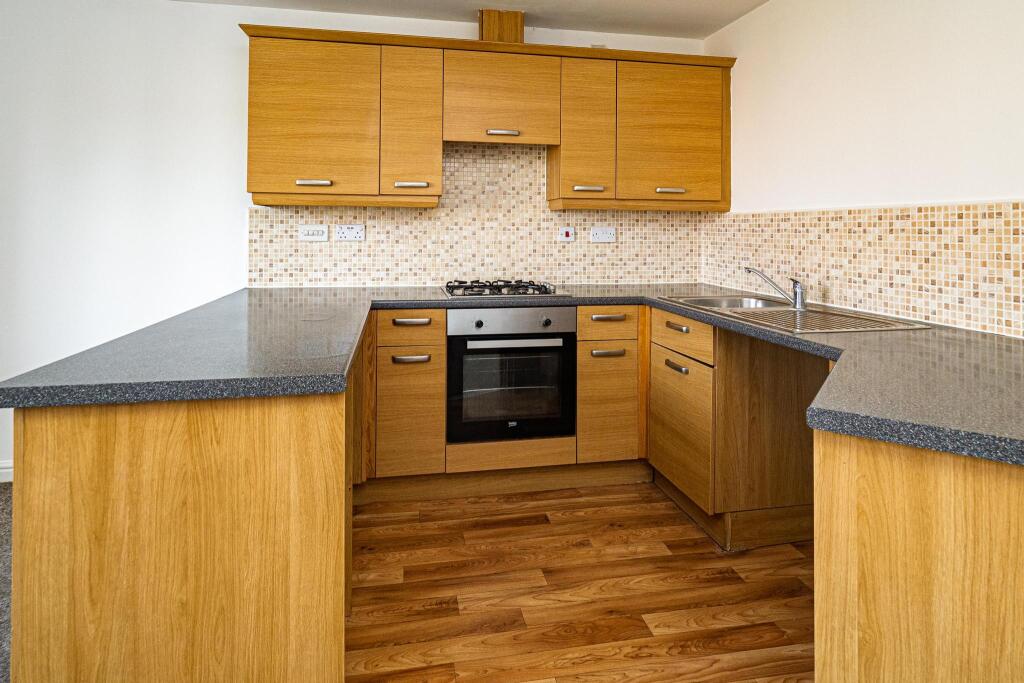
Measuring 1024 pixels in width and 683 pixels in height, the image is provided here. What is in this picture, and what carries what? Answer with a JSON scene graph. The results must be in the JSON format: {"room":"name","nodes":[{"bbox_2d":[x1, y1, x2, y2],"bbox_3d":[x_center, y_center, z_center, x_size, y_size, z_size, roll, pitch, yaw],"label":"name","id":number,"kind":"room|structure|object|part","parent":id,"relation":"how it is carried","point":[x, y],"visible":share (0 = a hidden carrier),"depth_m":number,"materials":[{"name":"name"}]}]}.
{"room":"kitchen","nodes":[
{"label":"kitchen","id":0,"kind":"room"},
{"bbox_2d":[0,484,12,682],"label":"carpet floor","id":1,"kind":"structure","parent":0,"point":[7,518],"depth_m":1.82,"materials":[{"name":"grey carpet"}]},
{"bbox_2d":[0,0,711,481],"bbox_3d":[-1.386,-0.104,2.779,5.367,2.434,0.124,0,0,-10],"label":"back wall","id":2,"kind":"structure","parent":0,"point":[233,38],"depth_m":2.61,"materials":[{"name":"white paint"}]},
{"bbox_2d":[0,460,13,483],"bbox_3d":[-3.062,1.050,2.401,2.705,0.101,0.015,0,0,-10],"label":"baseboard","id":3,"kind":"structure","parent":2,"relation":"attached to","point":[1,480],"depth_m":2.50,"materials":[{"name":"white paint"}]},
{"bbox_2d":[247,146,708,289],"bbox_3d":[-0.105,-0.243,2.950,2.534,0.842,0.009,0,0,-10],"label":"tile backsplash","id":4,"kind":"structure","parent":2,"relation":"attached to","point":[339,275],"depth_m":2.93,"materials":[{"name":"tile"}]},
{"bbox_2d":[298,224,328,241],"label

Your objective:
Each line in the records above should be reproduced exactly; images are not copied.

Solution for this task:
Measuring 1024 pixels in width and 683 pixels in height, the image is provided here. What is in this picture, and what carries what? Answer with a JSON scene graph. The results must be in the JSON format: {"room":"name","nodes":[{"bbox_2d":[x1, y1, x2, y2],"bbox_3d":[x_center, y_center, z_center, x_size, y_size, z_size, roll, pitch, yaw],"label":"name","id":number,"kind":"room|structure|object|part","parent":id,"relation":"how it is carried","point":[x, y],"visible":share (0 = a hidden carrier),"depth_m":number,"materials":[{"name":"name"}]}]}.
{"room":"kitchen","nodes":[
{"label":"kitchen","id":0,"kind":"room"},
{"bbox_2d":[0,484,12,682],"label":"carpet floor","id":1,"kind":"structure","parent":0,"point":[7,518],"depth_m":1.82,"materials":[{"name":"grey carpet"}]},
{"bbox_2d":[0,0,711,481],"bbox_3d":[-1.386,-0.104,2.779,5.367,2.434,0.124,0,0,-10],"label":"back wall","id":2,"kind":"structure","parent":0,"point":[233,38],"depth_m":2.61,"materials":[{"name":"white paint"}]},
{"bbox_2d":[0,460,13,483],"bbox_3d":[-3.062,1.050,2.401,2.705,0.101,0.015,0,0,-10],"label":"baseboard","id":3,"kind":"structure","parent":2,"relation":"attached to","point":[1,480],"depth_m":2.50,"materials":[{"name":"white paint"}]},
{"bbox_2d":[247,146,708,289],"bbox_3d":[-0.105,-0.243,2.950,2.534,0.842,0.009,0,0,-10],"label":"tile backsplash","id":4,"kind":"structure","parent":2,"relation":"attached to","point":[339,275],"depth_m":2.93,"materials":[{"name":"tile"}]},
{"bbox_2d":[298,224,328,241],"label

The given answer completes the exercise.